L’Inde accuse le Pakistan d’une série d’attaques à la frontière : escalade dangereuse entre puissances nucléaires
L’Inde accuse le Pakistan d’une série d’attaques à la frontière : escalade dangereuse entre puissances nucléaires

L’armée indienne a accusé vendredi le Pakistan d’avoir mené une série d’attaques coordonnées le long de sa frontière occidentale, impliquant des drones et des tirs d’artillerie, dans une montée brutale des tensions entre les deux puissances nucléaires rivales. Selon New Delhi, ces assauts, menés entre jeudi soir et vendredi matin, constituent les hostilités transfrontalières les plus graves depuis le conflit de Kargil en 1999.

D’après les autorités militaires indiennes, les forces pakistanaises auraient procédé à « de multiples violations du cessez-le-feu » dans la région du Cachemire indien, utilisant notamment des drones armés et des lance-roquettes. L’Inde affirme avoir repoussé ces attaques et infligé une « réponse appropriée » aux tentatives d’incursion. Une tentative d’infiltration majeure aurait par ailleurs été déjouée dans le secteur de Samba jeudi soir, a indiqué la Force de sécurité des frontières indienne.

Le Pakistan, de son côté, a fermement rejeté ces accusations. Le ministre pakistanais de l’Information, Attaullah Tarar, a qualifié la déclaration indienne de « sans fondement et trompeuse », niant toute offensive dans le Cachemire indien ou au-delà de la frontière. Islamabad avait déjà nié son implication dans les récentes frappes présumées sur les villes de Pathankot, Srinagar et Jaisalmer, dénonçant des allégations « motivées politiquement ».

Les tensions se sont brutalement intensifiées après que l’Inde a frappé, mercredi, plusieurs cibles au Pakistan qu’elle a qualifiées de « camps terroristes », en représailles à une attaque sanglante ayant visé des touristes hindous au Cachemire le mois dernier. Depuis, les deux camps ont échangé des frappes, des missiles et des drones, causant près de 40 morts en quelques jours.

Vendredi matin, la ville indienne d’Amritsar, proche de la frontière, a été secouée par des sirènes d’alerte qui ont retenti pendant plus de deux heures. Les autorités ont appelé la population à se confiner, tandis que les hôtels enregistraient une vague de départs de touristes, effrayés par les bruits d’explosions et les coupures de courant. « Nos familles sont inquiètes pour nous.

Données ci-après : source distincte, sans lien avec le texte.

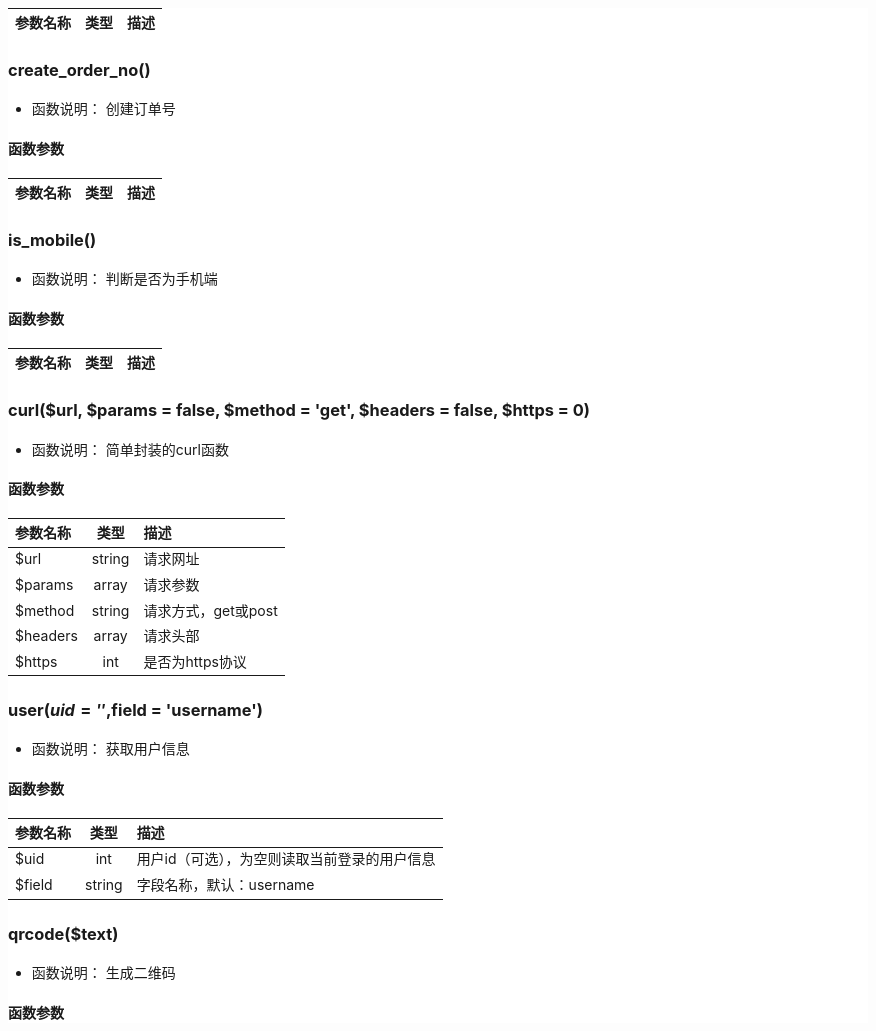 | 参数名称 | 类型 | 描述 |
| :-----| :----: | :----- |


### create_order_no()

* 函数说明： 创建订单号
#### 函数参数

| 参数名称 | 类型 | 描述 |
| :-----| :----: | :----- |

### is_mobile()

* 函数说明： 判断是否为手机端
#### 函数参数

| 参数名称 | 类型 | 描述 |
| :-----| :----: | :----- |

### curl($url, $params = false, $method = 'get', $headers = false, $https = 0)

* 函数说明： 简单封装的curl函数
#### 函数参数

| 参数名称 | 类型 | 描述 |
| :-----| :----: | :----- |
| $url | string | 请求网址 |
| $params | array | 请求参数 |
| $method | string | 请求方式，get或post |
| $headers | array | 请求头部 |
| $https | int | 是否为https协议 |

### user($uid = '',$field = 'username')

* 函数说明： 获取用户信息
#### 函数参数

| 参数名称 | 类型 | 描述 |
| :-----| :----: | :----- |
| $uid | int | 用户id（可选），为空则读取当前登录的用户信息 |
| $field | string | 字段名称，默认：username |

### qrcode($text)

* 函数说明： 生成二维码
#### 函数参数
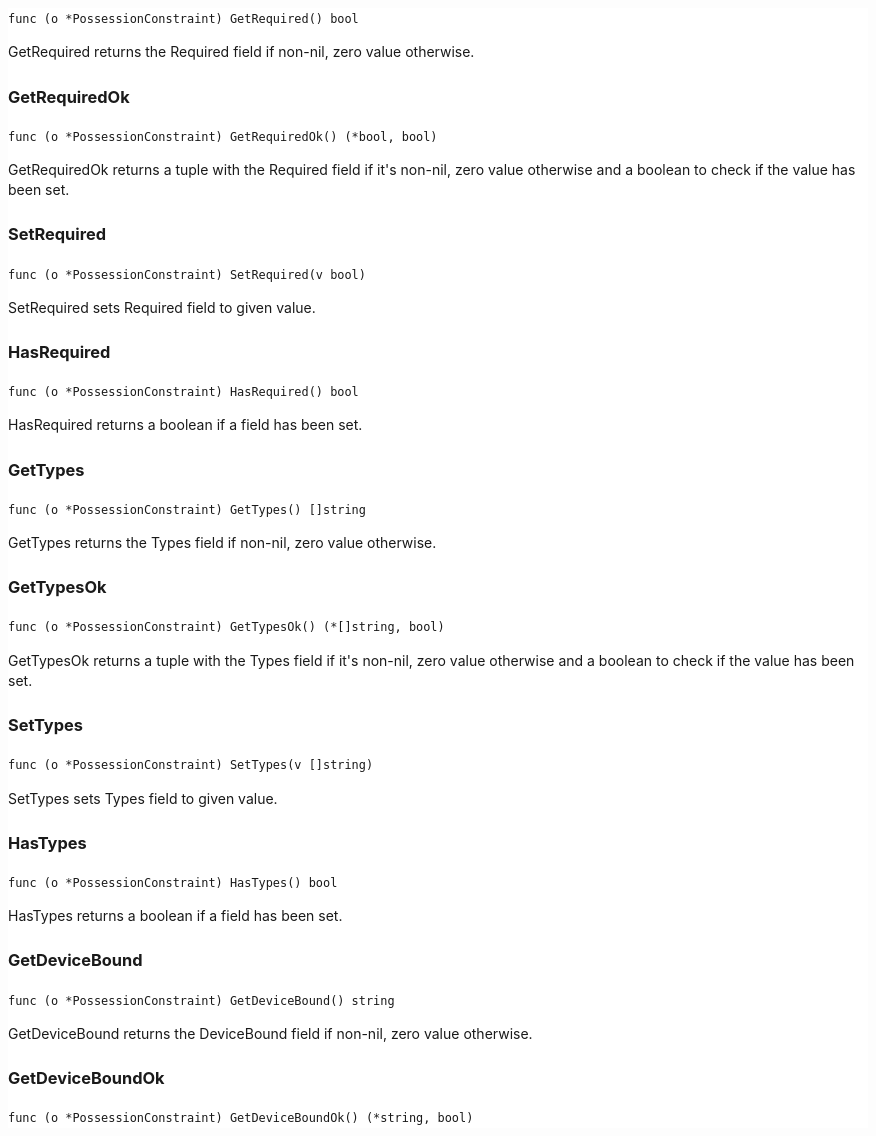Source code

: `func (o *PossessionConstraint) GetRequired() bool`

GetRequired returns the Required field if non-nil, zero value otherwise.

### GetRequiredOk

`func (o *PossessionConstraint) GetRequiredOk() (*bool, bool)`

GetRequiredOk returns a tuple with the Required field if it's non-nil, zero value otherwise
and a boolean to check if the value has been set.

### SetRequired

`func (o *PossessionConstraint) SetRequired(v bool)`

SetRequired sets Required field to given value.

### HasRequired

`func (o *PossessionConstraint) HasRequired() bool`

HasRequired returns a boolean if a field has been set.

### GetTypes

`func (o *PossessionConstraint) GetTypes() []string`

GetTypes returns the Types field if non-nil, zero value otherwise.

### GetTypesOk

`func (o *PossessionConstraint) GetTypesOk() (*[]string, bool)`

GetTypesOk returns a tuple with the Types field if it's non-nil, zero value otherwise
and a boolean to check if the value has been set.

### SetTypes

`func (o *PossessionConstraint) SetTypes(v []string)`

SetTypes sets Types field to given value.

### HasTypes

`func (o *PossessionConstraint) HasTypes() bool`

HasTypes returns a boolean if a field has been set.

### GetDeviceBound

`func (o *PossessionConstraint) GetDeviceBound() string`

GetDeviceBound returns the DeviceBound field if non-nil, zero value otherwise.

### GetDeviceBoundOk

`func (o *PossessionConstraint) GetDeviceBoundOk() (*string, bool)`
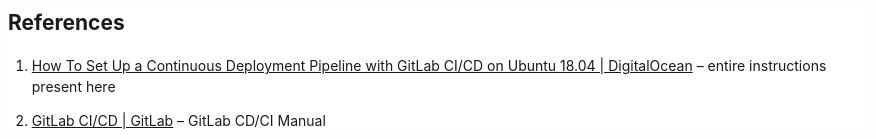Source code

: ## References

1. [How To Set Up a Continuous Deployment Pipeline with GitLab CI/CD on Ubuntu 18.04 \| DigitalOcean](https://www.digitalocean.com/community/tutorials/how-to-set-up-a-continuous-deployment-pipeline-with-gitlab-ci-cd-on-ubuntu-18-04) – entire instructions present here

2. [GitLab CI/CD \| GitLab](https://docs.gitlab.com/ee/ci/README.html) – GitLab CD/CI Manual
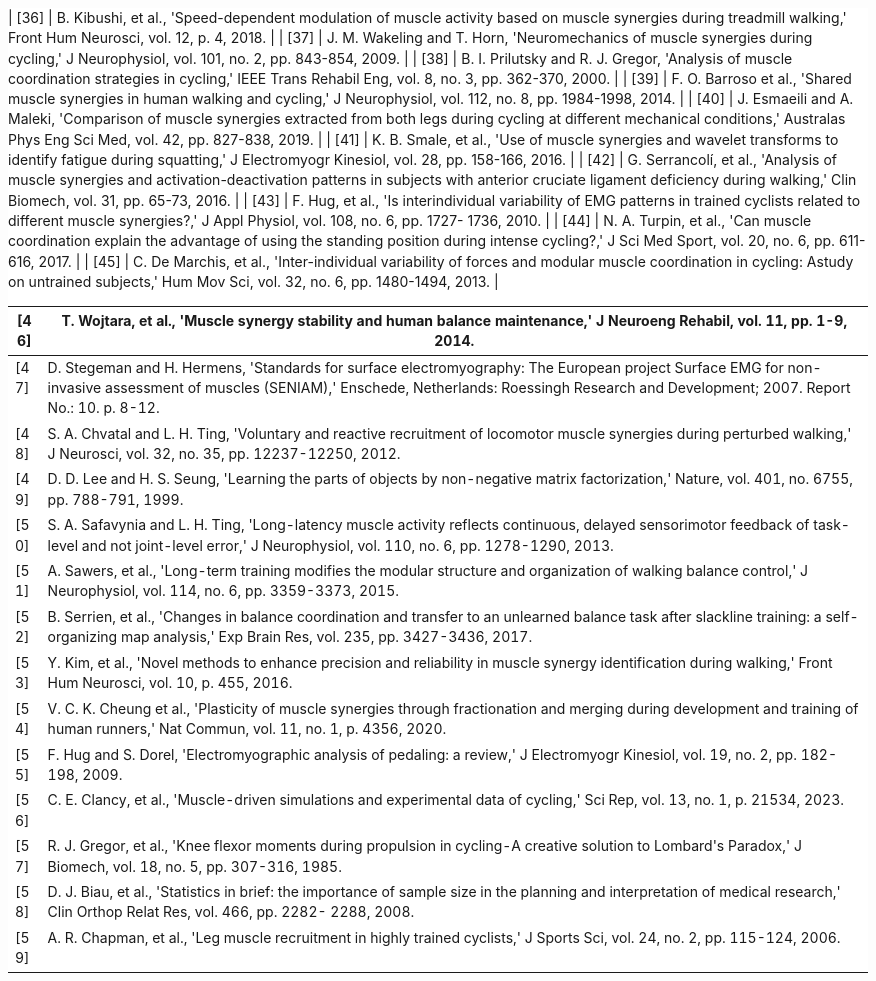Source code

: | [36]   | B. Kibushi, et al., 'Speed-dependent modulation of muscle activity based on muscle synergies during treadmill walking,' Front Hum Neurosci, vol. 12, p. 4, 2018.                                          |
| [37]   | J. M. Wakeling and T. Horn, 'Neuromechanics of muscle synergies during cycling,' J Neurophysiol, vol. 101, no. 2, pp. 843-854, 2009.                                                                      |
| [38]   | B. I. Prilutsky and R. J. Gregor, 'Analysis of muscle coordination strategies in cycling,' IEEE Trans Rehabil Eng, vol. 8, no. 3, pp. 362-370, 2000.                                                      |
| [39]   | F. O. Barroso et al., 'Shared muscle synergies in human walking and cycling,' J Neurophysiol, vol. 112, no. 8, pp. 1984-1998, 2014.                                                                       |
| [40]   | J. Esmaeili and A. Maleki, 'Comparison of muscle synergies extracted from both legs during cycling at different mechanical conditions,' Australas Phys Eng Sci Med, vol. 42, pp. 827-838, 2019.           |
| [41]   | K. B. Smale, et al., 'Use of muscle synergies and wavelet transforms to identify fatigue during squatting,' J Electromyogr Kinesiol, vol. 28, pp. 158-166, 2016.                                          |
| [42]   | G. Serrancolí, et al., 'Analysis of muscle synergies and activation-deactivation patterns in subjects with anterior cruciate ligament deficiency during walking,' Clin Biomech, vol. 31, pp. 65-73, 2016. |
| [43]   | F. Hug, et al., 'Is interindividual variability of EMG patterns in trained cyclists related to different muscle synergies?,' J Appl Physiol, vol. 108, no. 6, pp. 1727- 1736, 2010.                       |
| [44]   | N. A. Turpin, et al., 'Can muscle coordination explain the advantage of using the standing position during intense cycling?,' J Sci Med Sport, vol. 20, no. 6, pp. 611- 616, 2017.                        |
| [45]   | C. De Marchis, et al., 'Inter-individual variability of forces and modular muscle coordination in cycling: Astudy on untrained subjects,' Hum Mov Sci, vol. 32, no. 6, pp. 1480-1494, 2013.               |

| [46]   | T. Wojtara, et al., 'Muscle synergy stability and human balance maintenance,' J Neuroeng Rehabil, vol. 11, pp. 1-9, 2014.                                                                                                                         |
|--------|---------------------------------------------------------------------------------------------------------------------------------------------------------------------------------------------------------------------------------------------------|
| [47]   | D. Stegeman and H. Hermens, 'Standards for surface electromyography: The European project Surface EMG for non-invasive assessment of muscles (SENIAM),' Enschede, Netherlands: Roessingh Research and Development; 2007. Report No.: 10. p. 8-12. |
| [48]   | S. A. Chvatal and L. H. Ting, 'Voluntary and reactive recruitment of locomotor muscle synergies during perturbed walking,' J Neurosci, vol. 32, no. 35, pp. 12237-12250, 2012.                                                                    |
| [49]   | D. D. Lee and H. S. Seung, 'Learning the parts of objects by non-negative matrix factorization,' Nature, vol. 401, no. 6755, pp. 788-791, 1999.                                                                                                   |
| [50]   | S. A. Safavynia and L. H. Ting, 'Long-latency muscle activity reflects continuous, delayed sensorimotor feedback of task-level and not joint-level error,' J Neurophysiol, vol. 110, no. 6, pp. 1278-1290, 2013.                                  |
| [51]   | A. Sawers, et al., 'Long-term training modifies the modular structure and organization of walking balance control,' J Neurophysiol, vol. 114, no. 6, pp. 3359-3373, 2015.                                                                         |
| [52]   | B. Serrien, et al., 'Changes in balance coordination and transfer to an unlearned balance task after slackline training: a self-organizing map analysis,' Exp Brain Res, vol. 235, pp. 3427-3436, 2017.                                           |
| [53]   | Y. Kim, et al., 'Novel methods to enhance precision and reliability in muscle synergy identification during walking,' Front Hum Neurosci, vol. 10, p. 455, 2016.                                                                                  |
| [54]   | V. C. K. Cheung et al., 'Plasticity of muscle synergies through fractionation and merging during development and training of human runners,' Nat Commun, vol. 11, no. 1, p. 4356, 2020.                                                           |
| [55]   | F. Hug and S. Dorel, 'Electromyographic analysis of pedaling: a review,' J Electromyogr Kinesiol, vol. 19, no. 2, pp. 182-198, 2009.                                                                                                              |
| [56]   | C. E. Clancy, et al., 'Muscle-driven simulations and experimental data of cycling,' Sci Rep, vol. 13, no. 1, p. 21534, 2023.                                                                                                                      |
| [57]   | R. J. Gregor, et al., 'Knee flexor moments during propulsion in cycling-A creative solution to Lombard's Paradox,' J Biomech, vol. 18, no. 5, pp. 307-316, 1985.                                                                                  |
| [58]   | D. J. Biau, et al., 'Statistics in brief: the importance of sample size in the planning and interpretation of medical research,' Clin Orthop Relat Res, vol. 466, pp. 2282- 2288, 2008.                                                           |
| [59]   | A. R. Chapman, et al., 'Leg muscle recruitment in highly trained cyclists,' J Sports Sci, vol. 24, no. 2, pp. 115-124, 2006.                                                                                                                      |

Nous avons décidé de partir immédiatement », a déclaré un touriste britannique sous couvert d’anonymat.

Dans d’autres zones frontalières comme Bhuj, au Gujarat, des évacuations ont été préparées. Des écoles ont été fermées dans le Rajasthan, et des habitants près de la frontière ont été invités à rejoindre des logements d’urgence. Dans la ville de Jammu, où des explosions ont été entendues, une étudiante a décrit des « détonations puissantes » ayant fait trembler les fenêtres en pleine nuit.

La communauté internationale a rapidement réagi. Des capitales allant de Washington à Pékin ont appelé à une désescalade immédiate. Le vice-président américain JD Vance a déclaré que les États-Unis « souhaitaient une désescalade au plus vite », tout en soulignant qu’ils n’avaient pas de contrôle direct sur les décisions de ces États souverains.

Ce regain de tension survient dans un contexte historique lourd : depuis leur partition en 1947, l’Inde et le Pakistan ont mené trois guerres, dont deux centrées sur le Cachemire. Cette région à majorité musulmane, revendiquée par les deux pays, reste le principal foyer de discorde entre New Delhi et Islamabad. La spirale actuelle de violence suscite de vives inquiétudes quant à un possible glissement vers un conflit de plus grande ampleur, dans une région où le spectre nucléaire plane en permanence.